Saved entries:
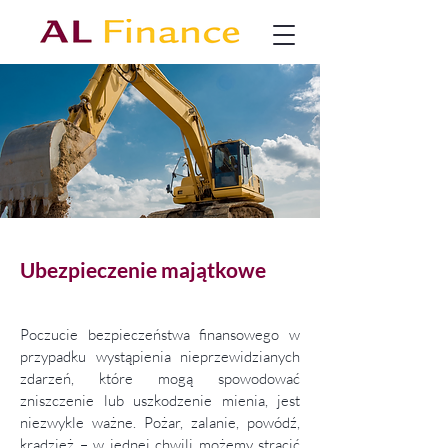
Ubezpieczenie majątkowe
Poczucie bezpieczeństwa finansowego w
przypadku wystąpienia nieprzewidzianych
zdarzeń, które mogą spowodować
zniszczenie lub uszkodzenie mienia, jest
niezwykle ważne. Pożar, zalanie, powódź,
kradzież – w jednej chwili możemy stracić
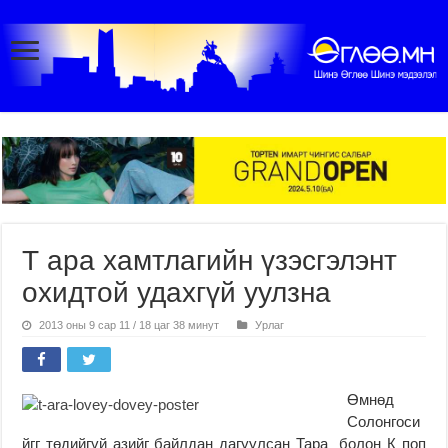
Т ара хамтлагийн үзэсгэлэнт
охидтой удахгүй уулзна
2013 оны 9 сар 11 / 18 цаг 38 минут
Урлаг
Өмнөд
Солонгоси
йгг төдийгүй азийг байлдан дагуулсан Тара болон К поп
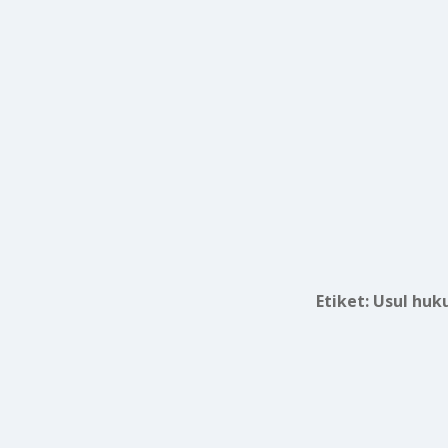
Etiket:
Usul huk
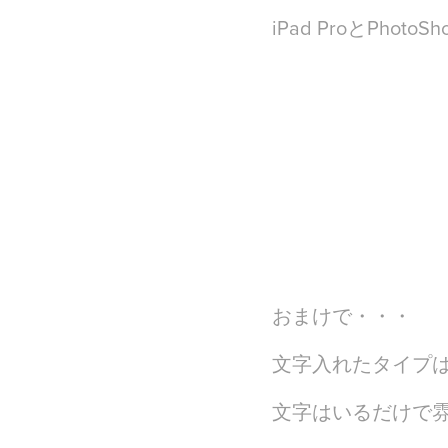
iPad ProとPhotoS
おまけで・・・
文字入れたタイプ
文字はいるだけで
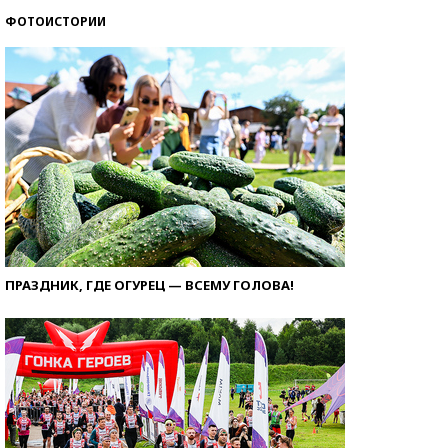
ФОТОИСТОРИИ
ПРАЗДНИК, ГДЕ ОГУРЕЦ — ВСЕМУ ГОЛОВА!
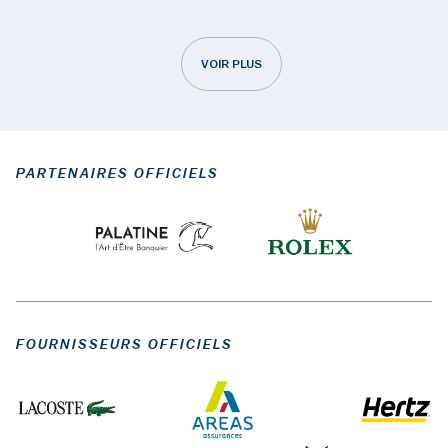
VOIR PLUS
PARTENAIRES OFFICIELS
FOURNISSEURS OFFICIELS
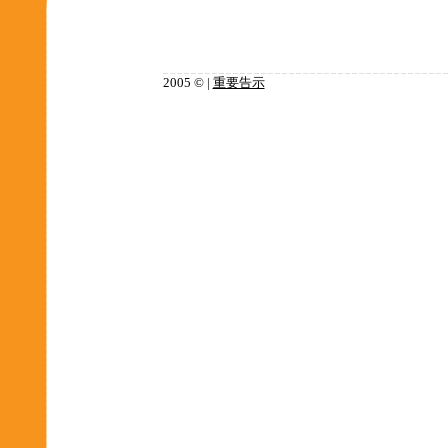
2005 © |
重要告示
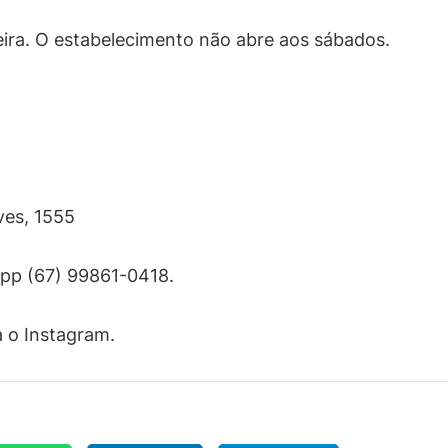
eira. O estabelecimento não abre aos sábados.
ves, 1555
pp (67) 99861-0418.
a o Instagram.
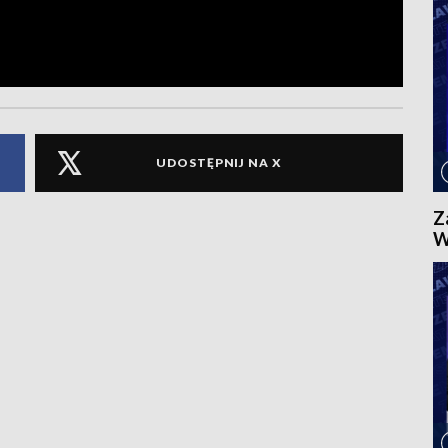
UDOSTĘPNIJ NA X
Z
W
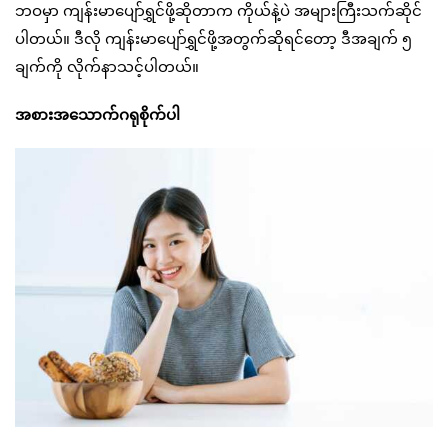
ဘဝမှာ ကျန်းမာပျော်ရွှင်ဖို့ဆိုတာက ကိုယ်နဲ့ပဲ အများကြီးသက်ဆိုင်
ပါတယ်။ ဒီလို ကျန်းမာပျော်ရွှင်ဖို့အတွက်ဆိုရင်တော့ ဒီအချက် ၅
ချက်ကို လိုက်နာသင့်ပါတယ်။
အစားအသောက်ဂရုစိုက်ပါ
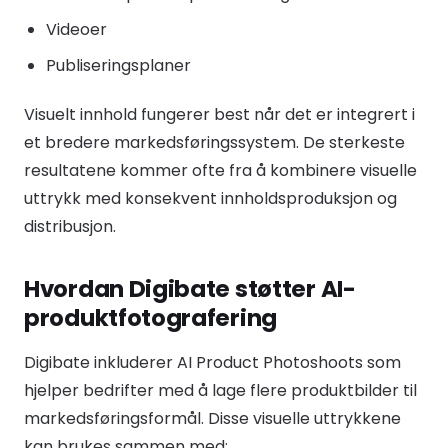
Videoer
Publiseringsplaner
Visuelt innhold fungerer best når det er integrert i
et bredere markedsføringssystem. De sterkeste
resultatene kommer ofte fra å kombinere visuelle
uttrykk med konsekvent innholdsproduksjon og
distribusjon.
Hvordan Digibate støtter AI-
produktfotografering
Digibate inkluderer AI Product Photoshoots som
hjelper bedrifter med å lage flere produktbilder til
markedsføringsformål. Disse visuelle uttrykkene
kan brukes sammen med:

> _Task item_
Extract every line of text from the records above, reproducing each one precisely as it appears, and omit the pictures from your answer.

> _Answer_
Ubezpieczenie majątkowe
Poczucie bezpieczeństwa finansowego w
przypadku wystąpienia nieprzewidzianych
zdarzeń, które mogą spowodować
zniszczenie lub uszkodzenie mienia, jest
niezwykle ważne. Pożar, zalanie, powódź,
kradzież – w jednej chwili możemy stracić
Т ара хамтлагийн үзэсгэлэнт
охидтой удахгүй уулзна
2013 оны 9 сар 11 / 18 цаг 38 минут
Урлаг
Өмнөд
Солонгоси
йгг төдийгүй азийг байлдан дагуулсан Тара болон К поп
Etiket:
Usul huk
iPad ProとPhotoS
おまけで・・・
文字入れたタイプ
文字はいるだけで
ФОТОИСТОРИИ
ПРАЗДНИК, ГДЕ ОГУРЕЦ — ВСЕМУ ГОЛОВА!
VOIR PLUS
PARTENAIRES OFFICIELS
FOURNISSEURS OFFICIELS
2005 © |
重要告示
eira. O estabelecimento não abre aos sábados.
ves, 1555
pp (67) 99861-0418.
a o Instagram.
UDOSTĘPNIJ NA X
Z
W
ဘဝမှာ ကျန်းမာပျော်ရွှင်ဖို့ဆိုတာက ကိုယ်နဲ့ပဲ အများကြီးသက်ဆိုင်
ပါတယ်။ ဒီလို ကျန်းမာပျော်ရွှင်ဖို့အတွက်ဆိုရင်တော့ ဒီအချက် ၅
ချက်ကို လိုက်နာသင့်ပါတယ်။
အစားအသောက်ဂရုစိုက်ပါ
Videoer
Publiseringsplaner
Visuelt innhold fungerer best når det er integrert i
et bredere markedsføringssystem. De sterkeste
resultatene kommer ofte fra å kombinere visuelle
uttrykk med konsekvent innholdsproduksjon og
distribusjon.
Hvordan Digibate støtter AI-
produktfotografering
Digibate inkluderer AI Product Photoshoots som
hjelper bedrifter med å lage flere produktbilder til
markedsføringsformål. Disse visuelle uttrykkene
kan brukes sammen med:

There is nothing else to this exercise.